Source data:
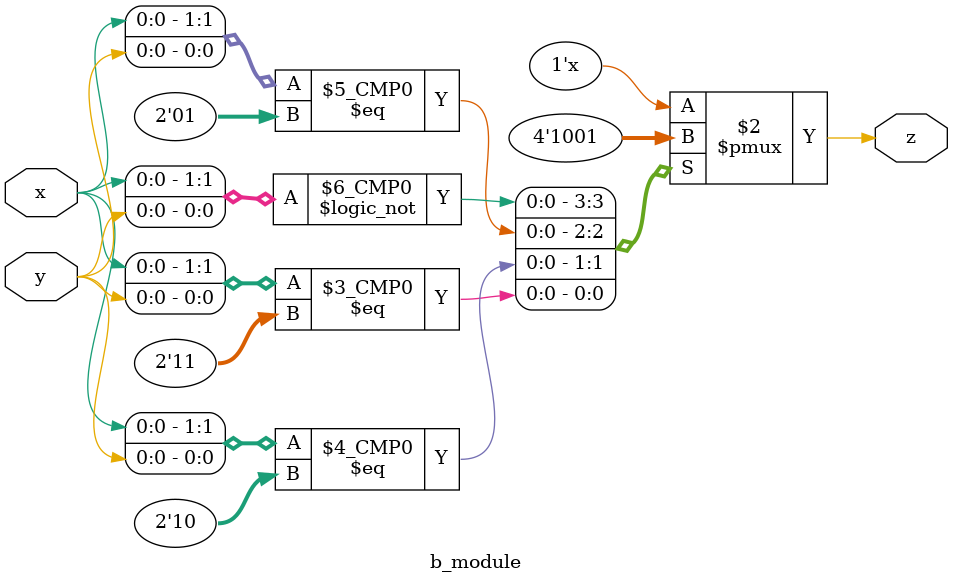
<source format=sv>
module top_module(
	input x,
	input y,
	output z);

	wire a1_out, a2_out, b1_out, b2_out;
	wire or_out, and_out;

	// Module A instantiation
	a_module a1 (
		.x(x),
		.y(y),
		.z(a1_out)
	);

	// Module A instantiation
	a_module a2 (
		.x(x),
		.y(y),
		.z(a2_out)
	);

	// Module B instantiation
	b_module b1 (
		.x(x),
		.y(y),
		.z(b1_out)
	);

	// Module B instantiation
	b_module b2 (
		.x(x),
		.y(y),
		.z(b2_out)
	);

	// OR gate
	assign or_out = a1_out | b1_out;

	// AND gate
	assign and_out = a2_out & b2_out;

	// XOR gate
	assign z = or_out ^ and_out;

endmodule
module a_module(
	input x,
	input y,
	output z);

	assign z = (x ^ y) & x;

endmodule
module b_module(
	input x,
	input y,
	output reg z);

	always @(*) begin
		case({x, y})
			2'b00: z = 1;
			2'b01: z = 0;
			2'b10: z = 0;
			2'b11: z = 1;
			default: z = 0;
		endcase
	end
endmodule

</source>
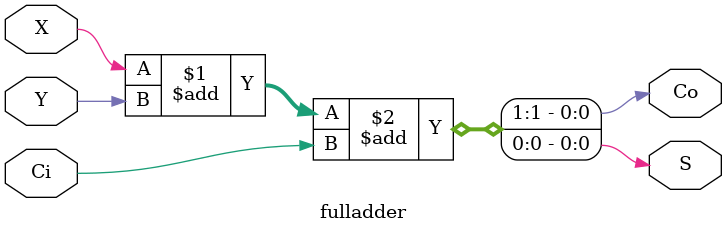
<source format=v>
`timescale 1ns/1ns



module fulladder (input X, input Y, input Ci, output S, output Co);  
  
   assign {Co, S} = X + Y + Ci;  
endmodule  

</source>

---

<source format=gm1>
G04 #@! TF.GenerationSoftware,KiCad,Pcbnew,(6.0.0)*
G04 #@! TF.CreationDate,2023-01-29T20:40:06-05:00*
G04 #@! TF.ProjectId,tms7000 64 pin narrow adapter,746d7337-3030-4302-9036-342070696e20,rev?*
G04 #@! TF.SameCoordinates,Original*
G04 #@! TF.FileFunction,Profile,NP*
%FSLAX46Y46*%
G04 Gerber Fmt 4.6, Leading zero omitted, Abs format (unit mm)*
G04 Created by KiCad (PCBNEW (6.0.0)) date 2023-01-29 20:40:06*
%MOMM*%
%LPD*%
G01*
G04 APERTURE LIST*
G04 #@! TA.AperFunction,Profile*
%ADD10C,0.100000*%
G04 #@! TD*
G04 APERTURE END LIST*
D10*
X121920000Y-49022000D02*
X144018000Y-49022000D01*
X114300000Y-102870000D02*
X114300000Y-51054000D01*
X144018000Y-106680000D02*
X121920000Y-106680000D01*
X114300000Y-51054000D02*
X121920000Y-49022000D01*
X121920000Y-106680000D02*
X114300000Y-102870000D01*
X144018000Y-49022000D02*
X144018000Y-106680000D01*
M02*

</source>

What you need to do:
Reproduce the entries above exactly, but only the lines between the line holding "<source format=sv>" and the line holding "2'b11: z = 1;", inclusive.

Written solution:
<source format=sv>
module top_module(
	input x,
	input y,
	output z);

	wire a1_out, a2_out, b1_out, b2_out;
	wire or_out, and_out;

	// Module A instantiation
	a_module a1 (
		.x(x),
		.y(y),
		.z(a1_out)
	);

	// Module A instantiation
	a_module a2 (
		.x(x),
		.y(y),
		.z(a2_out)
	);

	// Module B instantiation
	b_module b1 (
		.x(x),
		.y(y),
		.z(b1_out)
	);

	// Module B instantiation
	b_module b2 (
		.x(x),
		.y(y),
		.z(b2_out)
	);

	// OR gate
	assign or_out = a1_out | b1_out;

	// AND gate
	assign and_out = a2_out & b2_out;

	// XOR gate
	assign z = or_out ^ and_out;

endmodule
module a_module(
	input x,
	input y,
	output z);

	assign z = (x ^ y) & x;

endmodule
module b_module(
	input x,
	input y,
	output reg z);

	always @(*) begin
		case({x, y})
			2'b00: z = 1;
			2'b01: z = 0;
			2'b10: z = 0;
			2'b11: z = 1;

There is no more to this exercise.